AL related approaches for ER include the common AL with the goal of selecting the most informative data for classifiers to be labeled by humans (single-model-based [18], committee-based [7, 11, 19, 20, 24, 27]), and special AL approaches for the purpose of getting the best rules (like classifiers) that are able to provide high precision without considering the quality of training data [1,2,3, 10, 22]. Therein, Ngomo et al. [18] identify the most informative data to be labeled and added into the training dataset with the maximized convergence of the used classifier. The proposed committee-based AL approaches differ from each other globally with different committee forming approaches. The approaches [7, 11, 19, 20] use genetic programming algorithms to learn multi-attribute functions. However, the quality of those functions cannot be guaranteed. The research approaches [24, 27] are the most similar to ours. They form their committees with several classifiers, which are trained on a single type of classification algorithm. However, in order to achieve diversity of classifiers in the committee to make AL work with the most disagreement strategy, their classifier qualities are compromised, which restricts the ability of the committee to identify the most informative data. Moreover, the initial training dataset selection problem is not correctly handled. Sarawagi and Bhamidipaty [24] directly assume that the AL process starts with an initial training dataset including five matching and non-matching pairs, which is not realistic, since it cannot be known whether a pair is matching or non-matching before labeling.

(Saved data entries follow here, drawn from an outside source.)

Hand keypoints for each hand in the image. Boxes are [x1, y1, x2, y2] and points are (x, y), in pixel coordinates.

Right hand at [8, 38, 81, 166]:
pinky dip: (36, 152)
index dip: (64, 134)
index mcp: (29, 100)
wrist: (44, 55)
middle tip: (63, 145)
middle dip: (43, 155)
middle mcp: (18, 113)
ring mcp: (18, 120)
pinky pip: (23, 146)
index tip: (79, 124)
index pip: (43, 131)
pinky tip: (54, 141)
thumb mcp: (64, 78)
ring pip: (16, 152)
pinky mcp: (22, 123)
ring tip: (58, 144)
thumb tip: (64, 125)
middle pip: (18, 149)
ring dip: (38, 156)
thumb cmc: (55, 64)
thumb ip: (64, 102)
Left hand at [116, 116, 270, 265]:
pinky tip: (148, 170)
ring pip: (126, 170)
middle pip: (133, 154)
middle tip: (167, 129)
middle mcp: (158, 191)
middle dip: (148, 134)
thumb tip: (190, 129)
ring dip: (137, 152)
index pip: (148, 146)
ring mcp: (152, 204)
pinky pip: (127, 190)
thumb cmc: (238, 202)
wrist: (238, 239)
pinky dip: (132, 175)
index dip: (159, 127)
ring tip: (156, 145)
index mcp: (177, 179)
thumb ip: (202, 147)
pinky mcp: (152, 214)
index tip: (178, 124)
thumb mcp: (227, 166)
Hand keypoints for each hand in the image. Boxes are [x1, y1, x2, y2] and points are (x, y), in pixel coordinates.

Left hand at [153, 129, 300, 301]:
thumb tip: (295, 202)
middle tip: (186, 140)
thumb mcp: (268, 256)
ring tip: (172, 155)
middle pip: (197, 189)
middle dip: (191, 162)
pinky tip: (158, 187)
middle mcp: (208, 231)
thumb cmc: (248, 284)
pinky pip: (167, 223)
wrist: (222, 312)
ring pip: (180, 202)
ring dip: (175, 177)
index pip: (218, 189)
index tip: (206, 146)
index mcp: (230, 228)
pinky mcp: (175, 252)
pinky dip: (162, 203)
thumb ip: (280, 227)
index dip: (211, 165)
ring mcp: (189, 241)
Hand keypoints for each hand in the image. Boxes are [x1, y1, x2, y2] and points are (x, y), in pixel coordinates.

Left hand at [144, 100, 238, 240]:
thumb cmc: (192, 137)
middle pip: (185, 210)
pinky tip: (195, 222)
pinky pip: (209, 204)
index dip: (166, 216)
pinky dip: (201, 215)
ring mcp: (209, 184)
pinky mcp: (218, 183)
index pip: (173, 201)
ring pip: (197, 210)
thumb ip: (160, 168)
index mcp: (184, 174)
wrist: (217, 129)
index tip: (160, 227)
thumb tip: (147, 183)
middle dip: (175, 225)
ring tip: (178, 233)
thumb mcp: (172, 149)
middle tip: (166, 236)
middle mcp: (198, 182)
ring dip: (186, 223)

Although in the other paper [27], this reality is considered, however, the initial training dataset they selected is quite biased with the number of matching and non-matching pairs, which leads to a very low quality of classifiers for the beginning iterations. In contrast to them, our proposed HeALER can provide a high-qualified initial training dataset and the heterogenous committee can select more informative data to improve the classifiers faster.

5 Conclusions and Future Work

To conclude this paper, we propose our AL approach HeALER for ER, which could select relatively balanced and informative initial training dataset and use its heterogeneous committee to select informative pairs to be labeled by human in order to improve the classifier. We evaluated and compared it with the passive (machine) learning and two state-of-the-art AL-ER approaches ATLAS and ALIAS. The evaluation results show that HeALER is faster to converge and can reach a higher final F-measure than other approaches. In addition, the results also indicate that it requires less training data to reach a satisfactory F-measure, which conforms to the purpose of using AL approach: reducing human labeling effort. However, we also observed the fluctuations during the early rounds, which are caused by choosing outliers to the training dataset. For future work, techniques to exploit the local density to handle imbalanced data and recognize outliers [17] should be studied in order to improve HeALER and make it reach the convergence faster.